45 In reaching this conclusion, I accept in general terms the arguments advanced by Mr Heydon for the Lessees. But I will add some observations of my own.
46 If one puts to one side the contentions based on (a) the fact that the Lessees tried to use the Act to obtain a five-year term for their lease when they had agreed on a one-year term only and (b) the amendments made to their claim at the jurisdiction hearing, there is simply no basis for saying that their claim, as amended, was unmeritorious. The question whether the Tribunal had jurisdiction to determine the Lessee’s application was quite finely balanced. In order to resolve it, I had to carry out a detailed assessment of the merits of competing arguments.
47 I agree with the proposition, put by Mr Heydon, that lessees do not act in bad faith merely because they seek to benefit from a protection conferred by the Act which is not in accordance with the terms of the lease to which they have agreed. If such conduct were to be deemed in bad faith, those provisions of the Act (such as s 16) which appear substantially designed to protect lessees would be of little value.
48 The merits of the Lessees’ claim to participate in, and to share in the proceeds of, the sale of their business were not in issue at the jurisdiction hearing.

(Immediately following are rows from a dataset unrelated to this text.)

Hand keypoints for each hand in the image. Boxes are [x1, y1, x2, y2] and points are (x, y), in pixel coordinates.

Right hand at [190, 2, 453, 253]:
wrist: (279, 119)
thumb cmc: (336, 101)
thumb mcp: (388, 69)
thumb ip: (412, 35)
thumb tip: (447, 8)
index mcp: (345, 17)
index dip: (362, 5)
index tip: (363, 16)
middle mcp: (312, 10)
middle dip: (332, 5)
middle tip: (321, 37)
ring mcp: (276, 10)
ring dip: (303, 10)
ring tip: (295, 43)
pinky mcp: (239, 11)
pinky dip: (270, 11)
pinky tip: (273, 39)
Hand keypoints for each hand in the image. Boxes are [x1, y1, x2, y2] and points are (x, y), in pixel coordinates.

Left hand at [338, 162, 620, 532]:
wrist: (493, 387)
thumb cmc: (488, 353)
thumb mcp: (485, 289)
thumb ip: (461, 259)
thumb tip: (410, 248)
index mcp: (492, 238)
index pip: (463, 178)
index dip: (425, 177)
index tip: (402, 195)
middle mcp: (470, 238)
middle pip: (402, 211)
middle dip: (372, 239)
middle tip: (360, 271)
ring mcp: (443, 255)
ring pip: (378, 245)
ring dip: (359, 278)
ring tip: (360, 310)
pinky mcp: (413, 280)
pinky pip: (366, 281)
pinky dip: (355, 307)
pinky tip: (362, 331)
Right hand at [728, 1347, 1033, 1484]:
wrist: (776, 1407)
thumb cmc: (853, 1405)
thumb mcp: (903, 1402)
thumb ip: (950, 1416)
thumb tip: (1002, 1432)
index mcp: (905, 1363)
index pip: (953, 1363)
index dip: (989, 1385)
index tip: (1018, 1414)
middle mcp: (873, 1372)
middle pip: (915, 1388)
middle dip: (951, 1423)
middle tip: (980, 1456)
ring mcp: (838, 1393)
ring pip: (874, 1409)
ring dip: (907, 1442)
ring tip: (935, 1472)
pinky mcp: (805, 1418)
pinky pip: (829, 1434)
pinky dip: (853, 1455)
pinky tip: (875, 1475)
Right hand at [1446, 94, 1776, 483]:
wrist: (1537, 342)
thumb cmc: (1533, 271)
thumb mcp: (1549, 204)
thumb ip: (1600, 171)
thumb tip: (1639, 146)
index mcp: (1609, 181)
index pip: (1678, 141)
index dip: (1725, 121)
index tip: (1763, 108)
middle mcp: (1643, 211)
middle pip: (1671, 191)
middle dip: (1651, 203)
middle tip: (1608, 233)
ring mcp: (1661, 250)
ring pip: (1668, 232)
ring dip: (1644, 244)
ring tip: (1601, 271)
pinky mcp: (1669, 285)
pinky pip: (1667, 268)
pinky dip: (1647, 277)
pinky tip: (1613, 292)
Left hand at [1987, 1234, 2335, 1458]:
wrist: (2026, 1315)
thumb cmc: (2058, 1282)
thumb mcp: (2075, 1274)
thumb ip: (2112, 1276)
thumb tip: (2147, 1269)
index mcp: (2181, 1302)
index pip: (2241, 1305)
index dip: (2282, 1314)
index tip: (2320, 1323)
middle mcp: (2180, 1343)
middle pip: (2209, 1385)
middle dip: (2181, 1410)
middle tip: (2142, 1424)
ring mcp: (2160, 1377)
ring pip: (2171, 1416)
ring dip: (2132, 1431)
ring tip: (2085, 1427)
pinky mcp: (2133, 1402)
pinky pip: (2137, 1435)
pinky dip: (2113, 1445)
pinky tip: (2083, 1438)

For this reason, I cannot accept Mr Baker’s argument that their only motive in applying to the Tribunal must have been to avoid paying the unpaid rent and outgoings claimed by the Lessor. I might add that the merits of this claim by the Lessor were also not in issue at the jurisdiction hearing.

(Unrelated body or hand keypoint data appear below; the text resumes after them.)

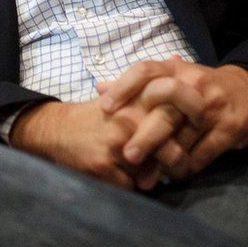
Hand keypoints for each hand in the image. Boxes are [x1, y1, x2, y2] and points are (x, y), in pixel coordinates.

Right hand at [10, 98, 181, 189]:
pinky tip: (120, 176)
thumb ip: (153, 88)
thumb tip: (179, 60)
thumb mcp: (124, 95)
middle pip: (172, 151)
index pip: (179, 116)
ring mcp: (116, 143)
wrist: (57, 129)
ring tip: (144, 173)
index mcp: (138, 100)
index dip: (190, 133)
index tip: (188, 144)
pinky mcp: (103, 165)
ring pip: (153, 173)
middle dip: (176, 164)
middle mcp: (129, 120)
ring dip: (152, 177)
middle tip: (174, 168)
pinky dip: (129, 185)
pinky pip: (131, 186)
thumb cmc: (97, 115)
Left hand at [96, 71, 205, 186]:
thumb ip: (138, 85)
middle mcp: (193, 85)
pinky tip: (174, 175)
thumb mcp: (173, 77)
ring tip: (146, 178)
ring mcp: (213, 107)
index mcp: (174, 70)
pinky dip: (187, 167)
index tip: (105, 108)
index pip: (144, 71)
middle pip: (164, 113)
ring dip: (164, 162)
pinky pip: (204, 153)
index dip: (123, 87)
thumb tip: (100, 89)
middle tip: (127, 156)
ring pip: (183, 139)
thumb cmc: (199, 86)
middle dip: (145, 137)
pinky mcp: (230, 128)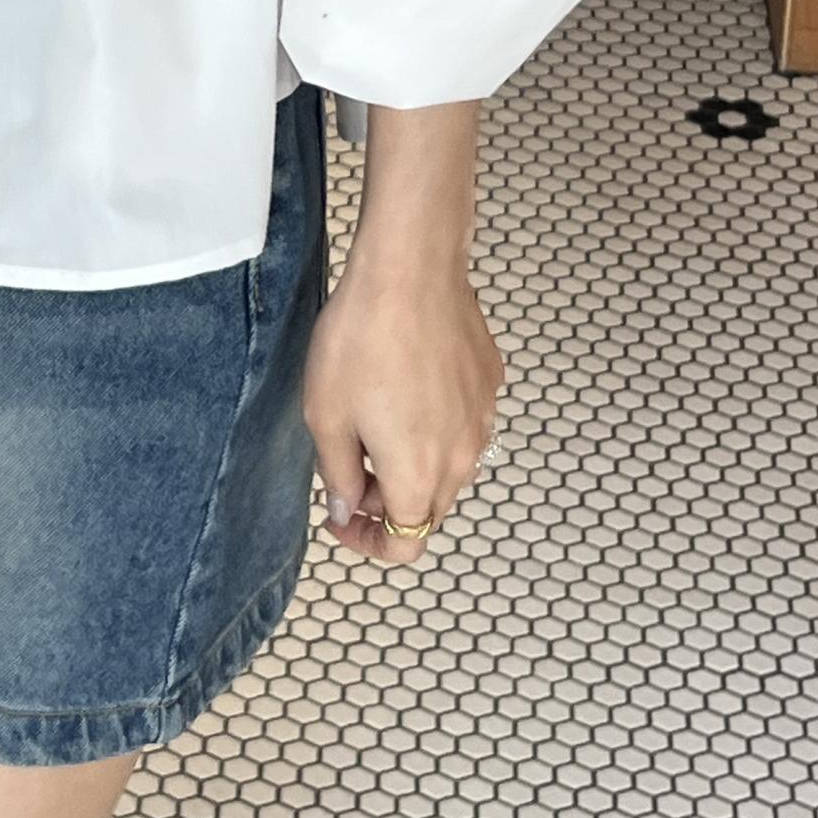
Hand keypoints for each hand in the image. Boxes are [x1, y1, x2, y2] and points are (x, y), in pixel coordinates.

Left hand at [303, 99, 503, 565]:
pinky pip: (462, 421)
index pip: (405, 545)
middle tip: (348, 466)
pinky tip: (404, 381)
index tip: (340, 517)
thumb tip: (346, 509)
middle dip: (387, 502)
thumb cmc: (360, 342)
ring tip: (373, 417)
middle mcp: (463, 458)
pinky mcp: (490, 382)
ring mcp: (484, 419)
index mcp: (419, 477)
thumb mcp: (326, 416)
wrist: (410, 272)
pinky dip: (434, 422)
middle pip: (428, 508)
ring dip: (412, 462)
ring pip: (448, 465)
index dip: (368, 544)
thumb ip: (337, 475)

49 As Mr Heydon pointed out, Mr Wood was not cross-examined at this hearing in relation to any of the claims of bad faith and fraud made against him and his fellow-Lessee, Ms Wilson, in Mr Baker’s submission. Ms Wilson herself did not give evidence. If I were to grant this application for costs on grounds of bad faith or fraud on their part, I would be sustaining allegations of a very serious nature against them without their having had any opportunity to be heard in their defence.
50 I accept Mr Heydon’s arguments (a) that the amendment of a claim during a hearing does not, of itself, constitute ‘special circumstances’ under s 88 and (b) that, in any event, no extra costs to either party were occasioned by the amendments made or foreshadowed.

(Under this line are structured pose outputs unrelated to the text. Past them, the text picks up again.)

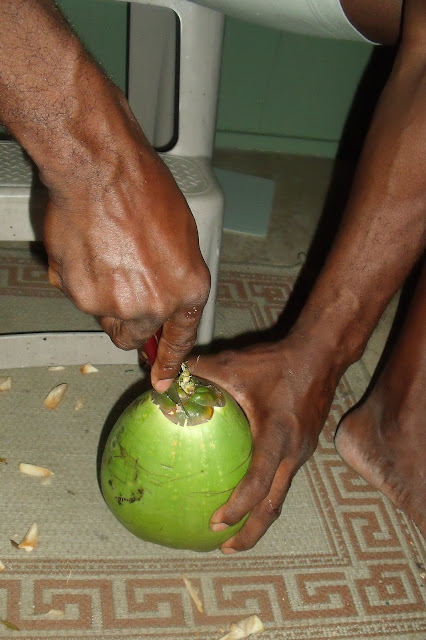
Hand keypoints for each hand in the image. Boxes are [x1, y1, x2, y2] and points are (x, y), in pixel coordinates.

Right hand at [43, 119, 209, 390]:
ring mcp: (116, 305)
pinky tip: (87, 249)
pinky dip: (81, 281)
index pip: (179, 337)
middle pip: (135, 333)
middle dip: (128, 317)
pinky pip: (80, 298)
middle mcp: (154, 306)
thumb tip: (160, 294)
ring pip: (106, 317)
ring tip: (104, 255)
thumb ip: (173, 276)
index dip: (167, 358)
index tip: (160, 377)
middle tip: (120, 284)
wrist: (100, 171)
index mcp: (188, 290)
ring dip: (104, 298)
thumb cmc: (144, 190)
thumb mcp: (181, 234)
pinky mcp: (82, 297)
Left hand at [189, 334, 339, 551]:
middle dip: (251, 533)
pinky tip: (248, 487)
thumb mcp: (234, 364)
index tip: (216, 523)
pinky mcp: (305, 447)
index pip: (259, 482)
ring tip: (234, 530)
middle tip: (224, 547)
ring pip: (281, 495)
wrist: (322, 355)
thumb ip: (197, 371)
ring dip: (259, 517)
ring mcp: (303, 452)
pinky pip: (285, 478)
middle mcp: (294, 451)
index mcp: (277, 435)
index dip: (238, 508)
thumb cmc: (277, 362)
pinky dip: (267, 493)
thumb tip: (161, 382)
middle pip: (274, 506)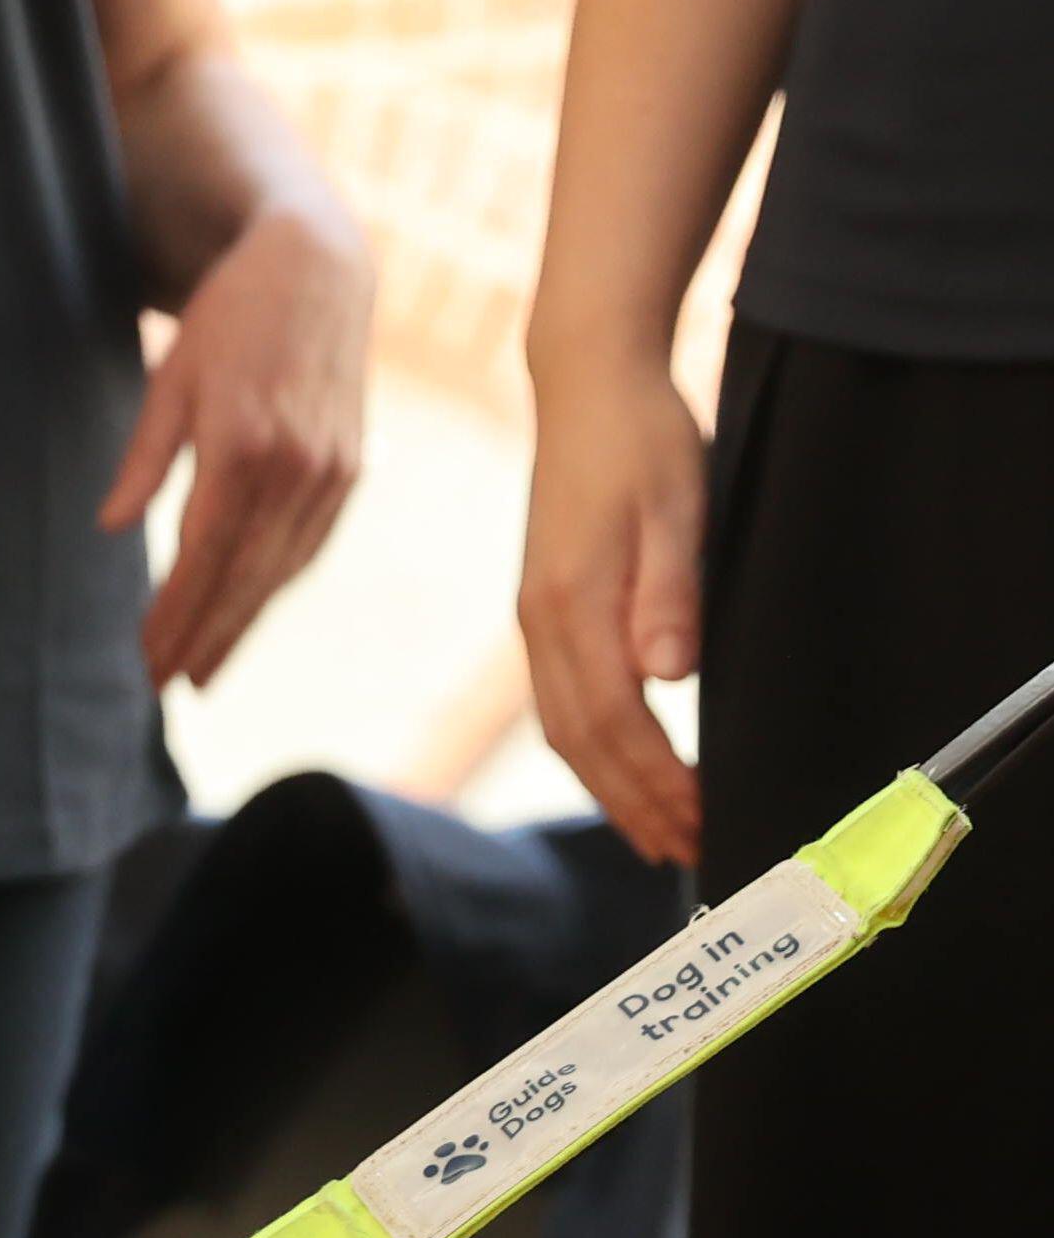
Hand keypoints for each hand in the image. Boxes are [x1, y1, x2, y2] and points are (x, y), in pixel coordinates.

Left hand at [102, 201, 372, 688]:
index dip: (174, 615)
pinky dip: (276, 585)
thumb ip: (145, 458)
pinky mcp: (350, 467)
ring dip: (241, 624)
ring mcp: (331, 469)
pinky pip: (309, 544)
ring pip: (281, 568)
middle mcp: (295, 464)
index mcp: (242, 444)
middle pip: (243, 575)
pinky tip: (247, 613)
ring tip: (202, 669)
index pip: (201, 555)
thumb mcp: (173, 379)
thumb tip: (110, 528)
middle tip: (167, 686)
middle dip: (204, 636)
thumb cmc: (230, 321)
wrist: (318, 270)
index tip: (146, 660)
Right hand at [514, 349, 707, 863]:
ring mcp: (534, 620)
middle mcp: (540, 624)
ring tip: (653, 831)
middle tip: (684, 852)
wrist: (585, 384)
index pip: (614, 721)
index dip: (658, 781)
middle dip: (632, 804)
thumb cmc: (642, 439)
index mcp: (573, 605)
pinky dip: (588, 752)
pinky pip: (557, 704)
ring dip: (606, 789)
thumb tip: (668, 676)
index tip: (702, 821)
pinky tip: (617, 768)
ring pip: (561, 731)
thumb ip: (669, 592)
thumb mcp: (675, 505)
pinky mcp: (543, 610)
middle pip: (579, 742)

51 The argument that costs should be awarded because the Lessor, having defended the application on jurisdictional grounds, can now not use the Tribunal to recover unpaid rent and outgoings is clearly flawed. It is sufficient merely to point out that her claim for rent and outgoings has not been found to be soundly based.
52 The final argument by Mr Baker was founded on the Lessees’ rejection of two offers of compromise. There are authorities on s 88 to the effect that such rejection may constitute ‘special circumstances’ – see for example the Gizah case, and also Barsoum v Glebe Administration Board (No. 2) [2002] NSWADT 174. But it is not enough simply to submit, as Mr Baker did, that an offer of compromise was made by the party seeking the costs order and rejected by the opposing party.
53 For the foregoing reasons, the Lessor’s application for costs in this matter must be dismissed.